CONCLUSIONS: Aspartame reduces the chance of puberty occurring earlier than usual in female offspring and girls. Particularly, 60 mg kg-1 aspartame-fed female offspring delays pubertal onset through the dysregulation of HPG axis and GM composition by inhibiting the Kiss1/GPR54 system and inducing the RFRP-3. An acceptable dose of aspartame should be recommended during childhood.
摘要:
方法:下丘脑-垂体-性腺(HPG)轴的紊乱,肠道微生物群(GM)群落,短链脂肪酸(SCFA)是青春期发病的触发因素。该研究调查了长期摄入阿斯巴甜对动物和人类青春期和转基因的影响。
结果:饲喂阿斯巴甜的雌性后代大鼠导致阴道开放时间延长,血清雌激素减少,和血清黄体生成素升高。,60mgkg-1阿斯巴甜治疗可降低促性腺激素释放激素(GnRH)的mRNA水平,Kiss1和G蛋白偶联受体54(GPR54),增加RFamide相关肽-3(RFRP-3)的mRNA水平,并降低下丘脑GnRH神经元的表达。通过60mgkg-1阿斯巴甜处理,发现属水平的相对细菌丰度存在显着差异,粪便SCFA水平降低。其中,大肠杆菌-志贺氏菌与几种SCFA呈负相关。在女孩中,大剂量服用阿斯巴甜可降低性早熟的风险.

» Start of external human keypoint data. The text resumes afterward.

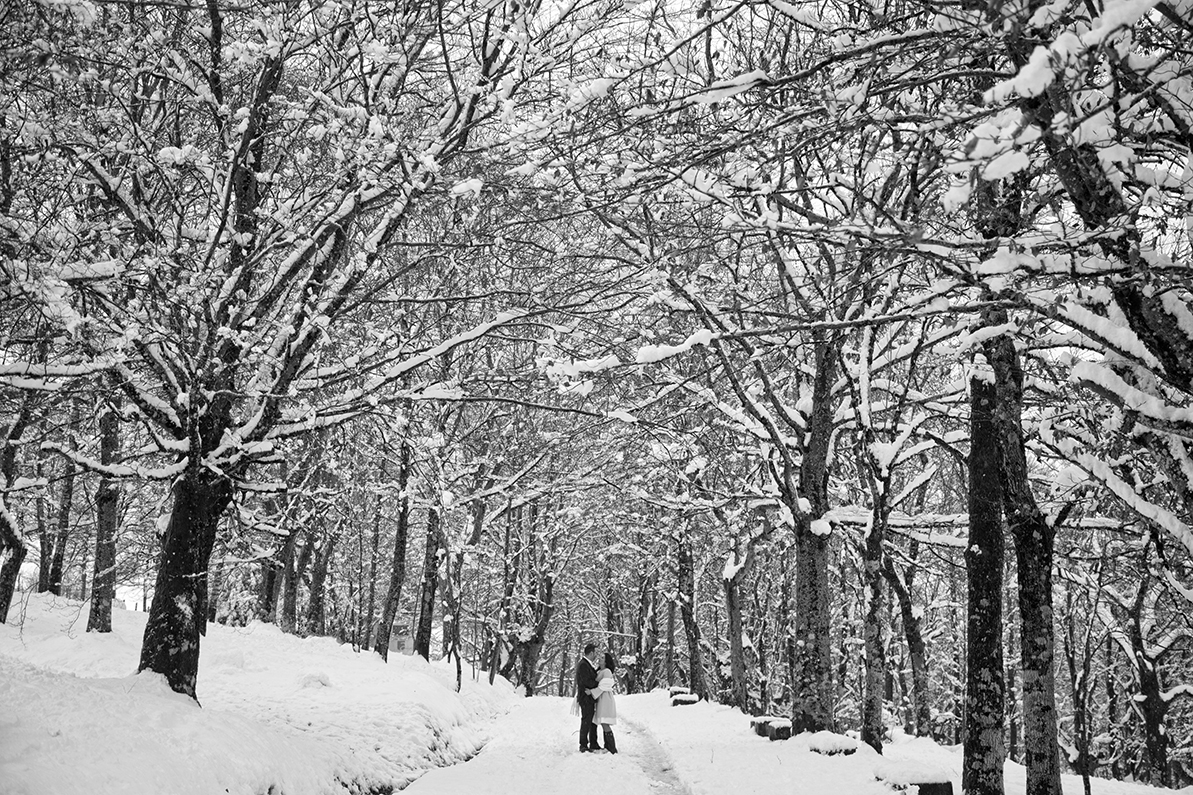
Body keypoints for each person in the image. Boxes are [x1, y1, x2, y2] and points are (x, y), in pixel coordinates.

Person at [572, 642, 601, 752]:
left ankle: (591, 743)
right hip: (586, 698)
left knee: (589, 720)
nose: (596, 656)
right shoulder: (583, 664)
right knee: (586, 721)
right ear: (591, 653)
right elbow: (586, 681)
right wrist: (598, 684)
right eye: (595, 653)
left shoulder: (586, 664)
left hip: (589, 697)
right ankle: (583, 745)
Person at [595, 651, 619, 754]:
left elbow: (604, 686)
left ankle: (612, 748)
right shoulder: (600, 671)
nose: (600, 659)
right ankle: (608, 746)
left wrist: (591, 692)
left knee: (605, 722)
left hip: (605, 698)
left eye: (602, 658)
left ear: (606, 661)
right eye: (600, 657)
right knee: (603, 722)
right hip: (601, 698)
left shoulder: (607, 671)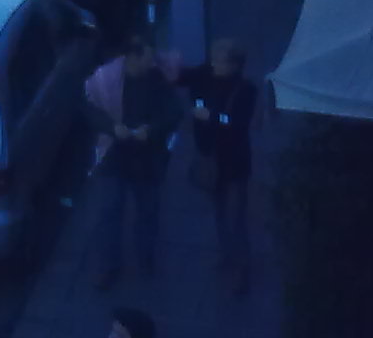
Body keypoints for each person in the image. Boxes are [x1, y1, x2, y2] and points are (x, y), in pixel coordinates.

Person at [87, 37, 183, 289]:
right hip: (115, 156)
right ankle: (108, 266)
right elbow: (90, 109)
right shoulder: (107, 79)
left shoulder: (158, 80)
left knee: (147, 213)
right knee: (109, 212)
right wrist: (112, 127)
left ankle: (145, 258)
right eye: (147, 58)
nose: (152, 63)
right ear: (132, 56)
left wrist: (151, 130)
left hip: (147, 157)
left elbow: (174, 113)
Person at [178, 37, 258, 292]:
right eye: (213, 58)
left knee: (235, 217)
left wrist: (210, 116)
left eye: (219, 60)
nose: (213, 64)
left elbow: (235, 123)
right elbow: (187, 81)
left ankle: (242, 268)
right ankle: (226, 255)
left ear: (234, 65)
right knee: (220, 213)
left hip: (234, 163)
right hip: (211, 159)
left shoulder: (245, 91)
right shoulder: (206, 75)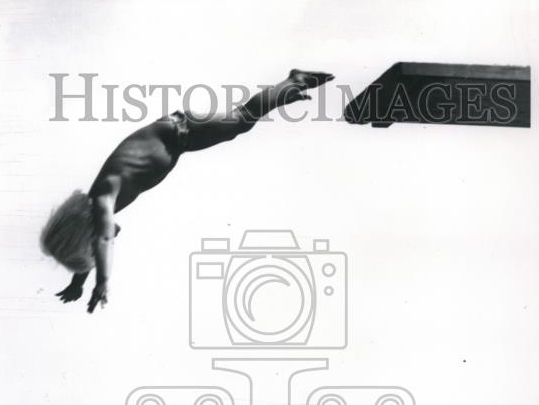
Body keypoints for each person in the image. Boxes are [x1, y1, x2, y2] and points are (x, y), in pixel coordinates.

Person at [41, 68, 334, 313]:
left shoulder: (104, 198)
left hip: (180, 130)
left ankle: (293, 81)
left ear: (86, 231)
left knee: (244, 118)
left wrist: (101, 282)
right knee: (241, 123)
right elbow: (97, 241)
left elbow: (104, 238)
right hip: (180, 135)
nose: (112, 236)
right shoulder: (102, 204)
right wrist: (77, 283)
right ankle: (287, 88)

结论:阿斯巴甜减少了雌性后代和女孩青春期发生的机会。特别是,60mgkg-1阿斯巴甜喂养的雌性后代通过抑制Kiss1/GPR54系统并诱导RFRP-3,通过HPG轴和GM组成的失调来延迟青春期的发作。在儿童期应推荐可接受剂量的阿斯巴甜。
结果:饲喂阿斯巴甜的雌性后代大鼠导致阴道开放时间延长,血清雌激素减少,和血清黄体生成素升高。,60mgkg-1阿斯巴甜治疗可降低促性腺激素释放激素(GnRH)的mRNA水平,Kiss1和G蛋白偶联受体54(GPR54),增加RFamide相关肽-3(RFRP-3)的mRNA水平,并降低下丘脑GnRH神经元的表达。通过60mgkg-1阿斯巴甜处理,发现属水平的相对细菌丰度存在显着差异,粪便SCFA水平降低。其中,大肠杆菌-志贺氏菌与几种SCFA呈负相关。在女孩中,大剂量服用阿斯巴甜可降低性早熟的风险.
结论:阿斯巴甜减少了雌性后代和女孩青春期发生的机会。特别是,60mgkg-1阿斯巴甜喂养的雌性后代通过抑制Kiss1/GPR54系统并诱导RFRP-3,通过HPG轴和GM组成的失调来延迟青春期的发作。在儿童期应推荐可接受剂量的阿斯巴甜。